How much more stable would element 114 be if team leader Yuri Oganessian and his colleagues could find a way to pack in those nine extra neutrons? No one knows. But theorists predict some isotopes of superheavy elements might last hundreds, even thousands, of years.
Since 1998, the Dubna-Livermore team has caught fleeting glimpses of four more elements (115 through 118), inching closer to the magic number of 184 neutrons and finding further evidence of the Island of Stability's whereabouts. “We're not there yet,” Moody says, “but we're sort of mapping the shoals.”
Why Search?
Some people – even some chemists – question the enormous effort and billions of dollars required to create these fleeting forms of matter. Why go to such trouble and expense to create new elements that are often gone, as Moody puts it, "before you even know you had them"?
Proponents of the research make two arguments in its defense. The first is practical. They point out that long-lived superheavy elements, if they’re ever created, might have uses we can’t even imagine. History is filled with examples of seemingly impractical scientific discoveries that turned out to have important applications.
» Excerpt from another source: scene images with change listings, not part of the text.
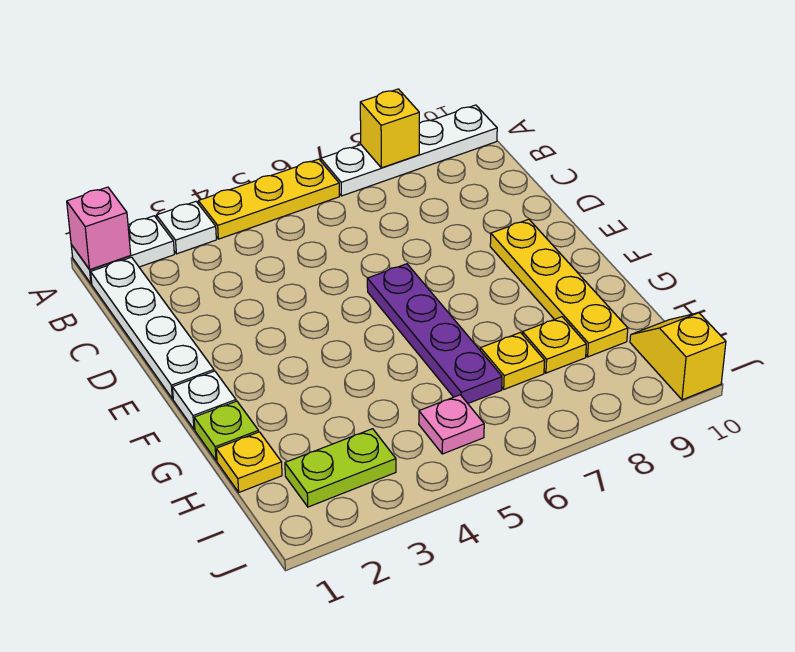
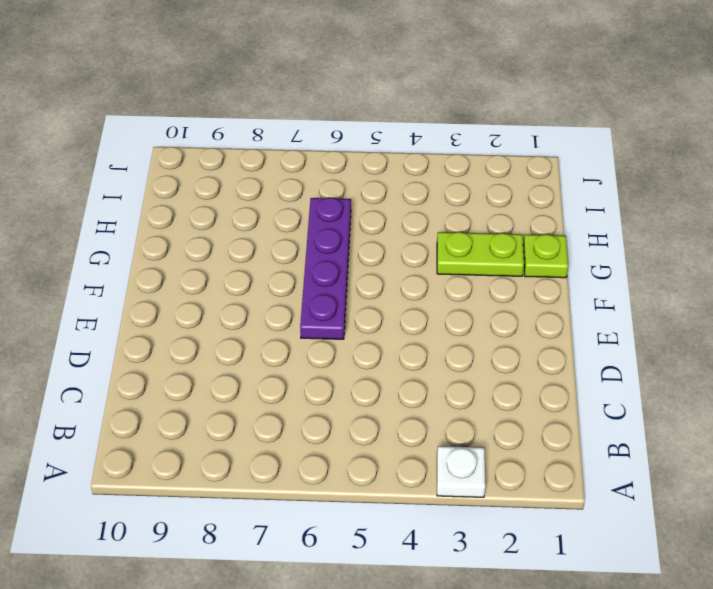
lime 1x2 plate [437,232,524,276] -> lime 1x2 plate moved to [285,429,396,507]
none -> white 1x2 plate [71,216,174,284]
none -> yellow 1x3 plate [198,159,339,239]
none -> white 1x4 plate [321,105,497,196]

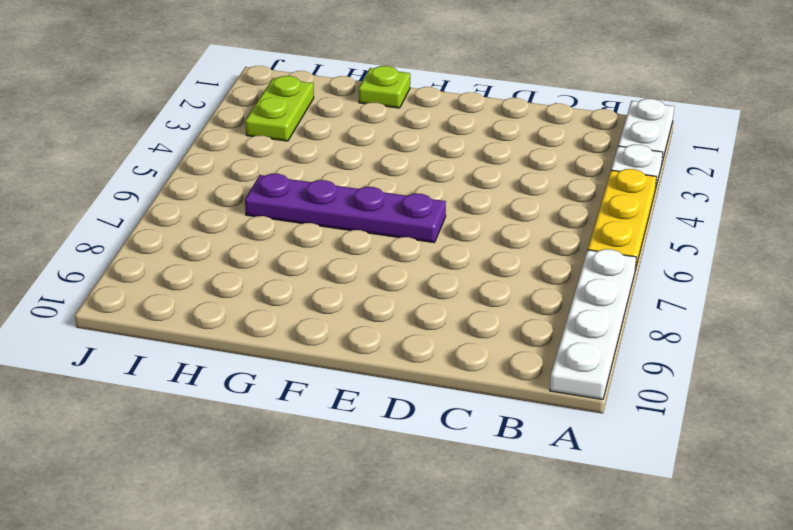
none -> white 1x4 plate [91,257,214,399]
none -> yellow 1x4 plate [490,219,628,357]
none -> white 1x1 plate [172,371,236,429]

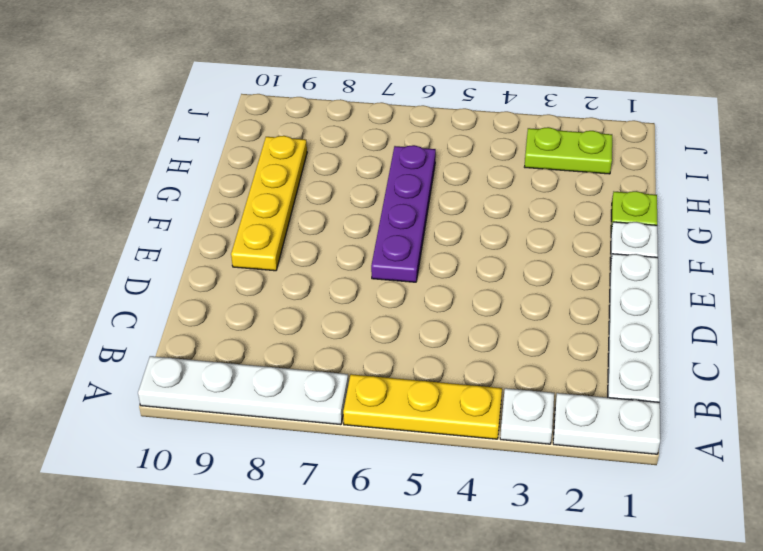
none -> yellow 1x1 plate [216,432,282,492]
none -> yellow 1x1 plate [480,333,545,389]
none -> yellow 1x1 plate [522,317,586,373]

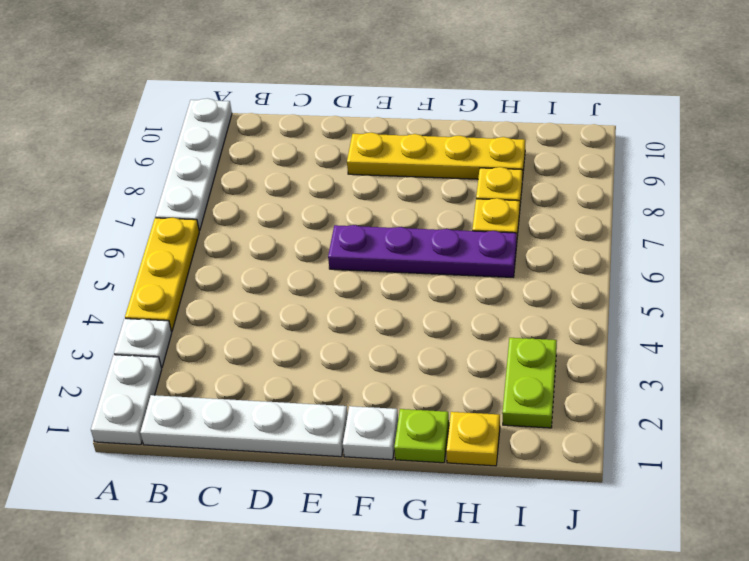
none -> pink 1x1 plate [419,395,484,454]
none -> yellow 1x2 slope [630,313,726,400]
none -> pink 1x1 brick [67,187,131,270]

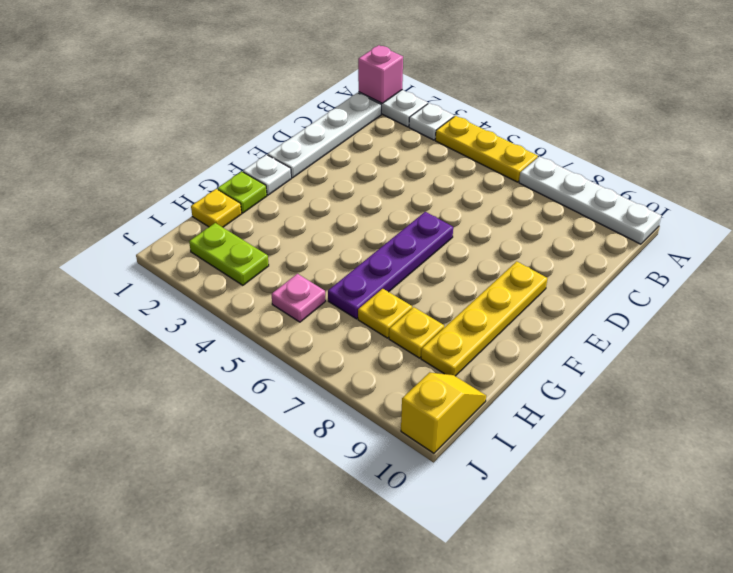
none -> yellow 1x1 brick [360,89,419,168]

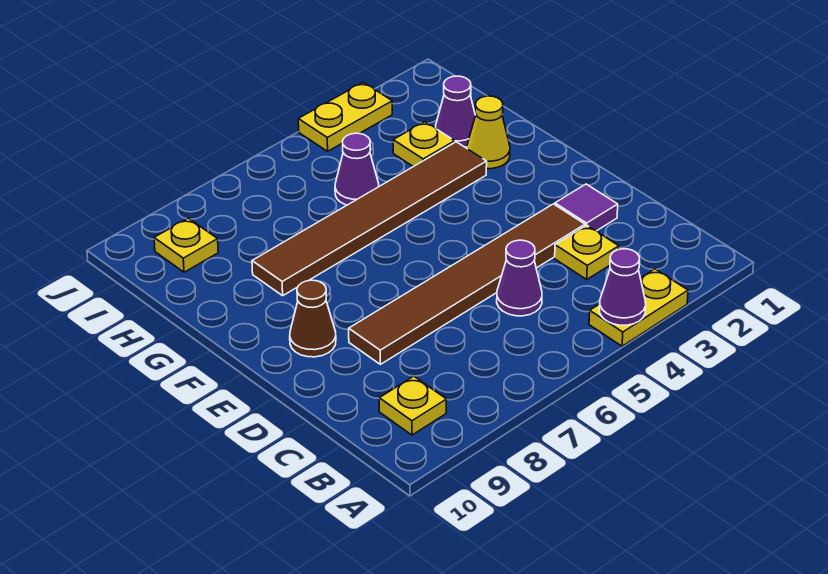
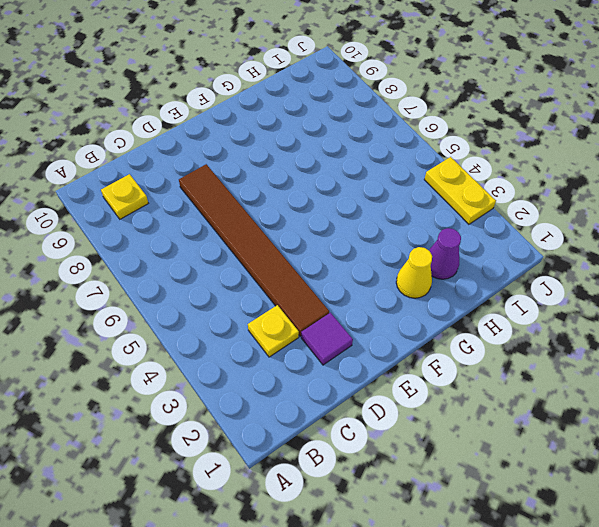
none -> yellow 1x2 plate [589,269,688,346]
none -> purple 1x1 cone [497,240,542,316]
none -> brown 1x1 cone [290,280,336,357]

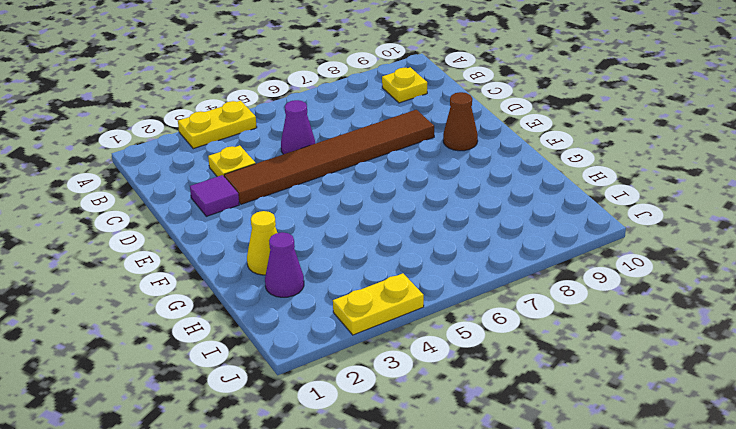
none -> brown 1x6 tile [252,142,487,296]
none -> yellow 1x1 plate [393,122,455,167]
none -> purple 1x1 cone [335,133,379,205]

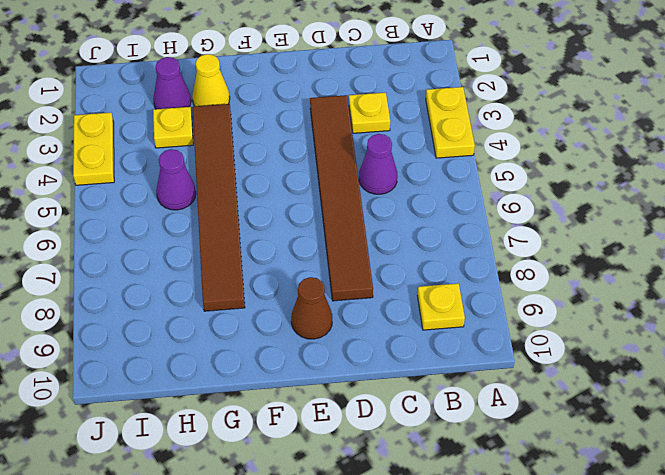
none -> purple 1x1 tile [555,184,618,231]
none -> yellow 1x1 plate [154,218,218,272]
none -> purple 1x1 cone [599,249,646,325]

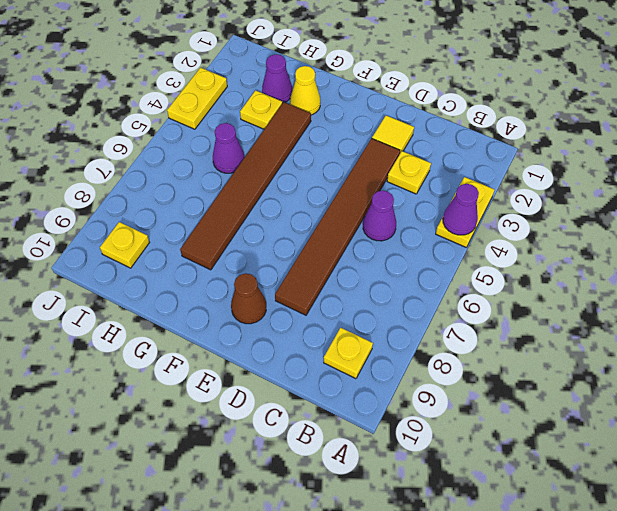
yellow 1x1 tile [372,116,414,153] -> purple 1x1 tile [555,184,618,231]

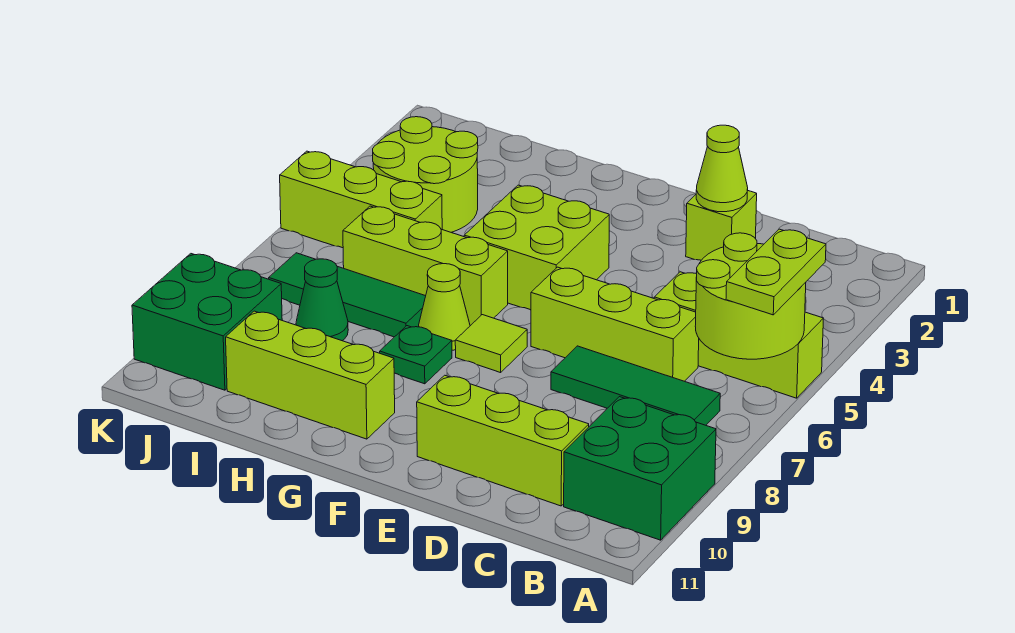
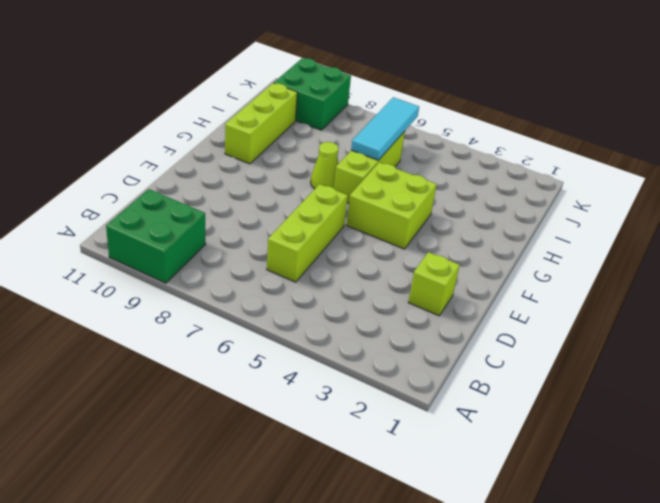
cyan 1x3 tile [351,97,419,160] -> none
none -> lime 1x3 brick [654,272,823,398]
none -> green 1x3 tile [551,346,720,425]
none -> lime 1x3 brick [417,375,589,506]

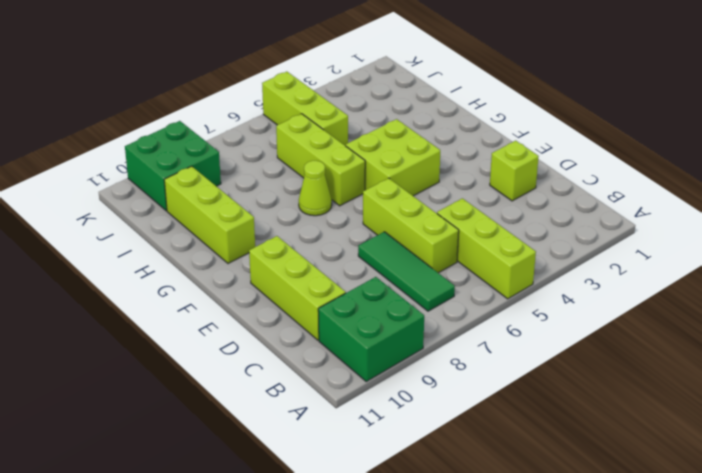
none -> lime 1x1 tile [455,315,527,373]
none -> green 1x1 plate [380,326,452,384]
none -> green 1x3 tile [269,253,426,337]

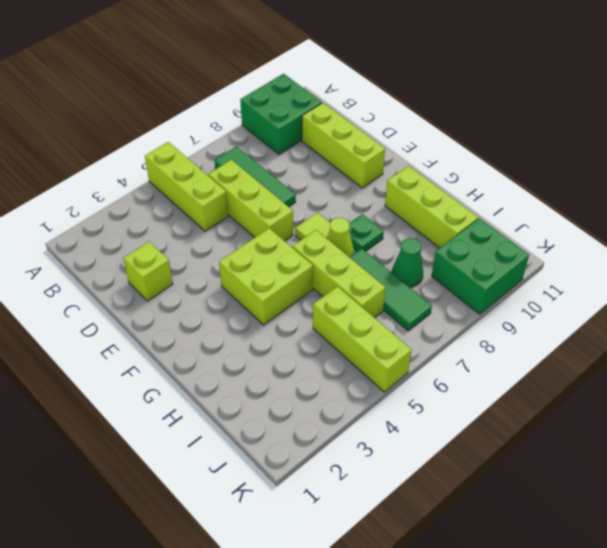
none -> lime 2x2 round brick [373,117,478,232]
none -> lime 2x2 round brick [695,233,806,359]
none -> lime 1x1 cone [696,125,748,212]

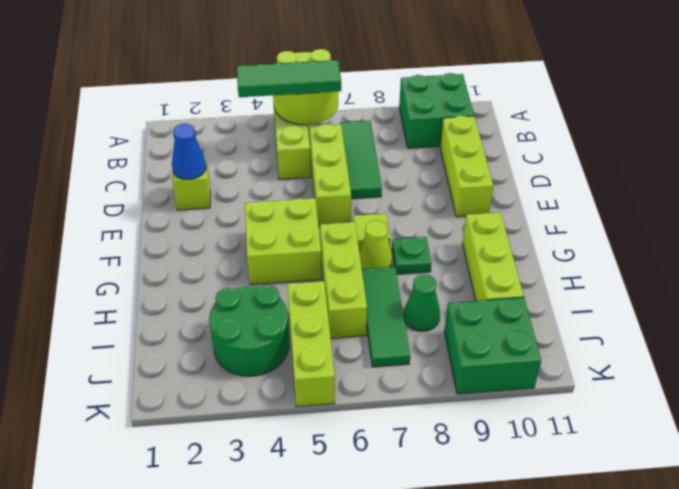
green 1x3 tile [237,60,341,97] -> none
blue 1x1 cone [172,124,206,180] -> lime 1x1 cone [696,125,748,212]
green 2x2 round brick [209,285,289,376] -> lime 2x2 round brick [373,117,478,232]
none -> lime 1x2 plate [726,229,826,315]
When chemist Clemens Winkler discovered an obscure element called germanium in 1886, for example, he had no inkling it would later be a key ingredient in computer chips. “The quest just to know often has led to amazing spinoffs and practical things that have made all our lives much better,” Kaiser points out.
The second justification of the quest for Seaborg’s legendary island is more philosophical: It’s important because the goal of science is to keep pushing the boundaries of human knowledge, regardless of its practical value. “We search for the Island of Stability because, like Mount Everest, it is there,” Oliver Sacks once wrote. “The quest for the magic island shows us that science is far from being coldness and calculation, as many people imagine, but is shot through with passion, longing and romance.”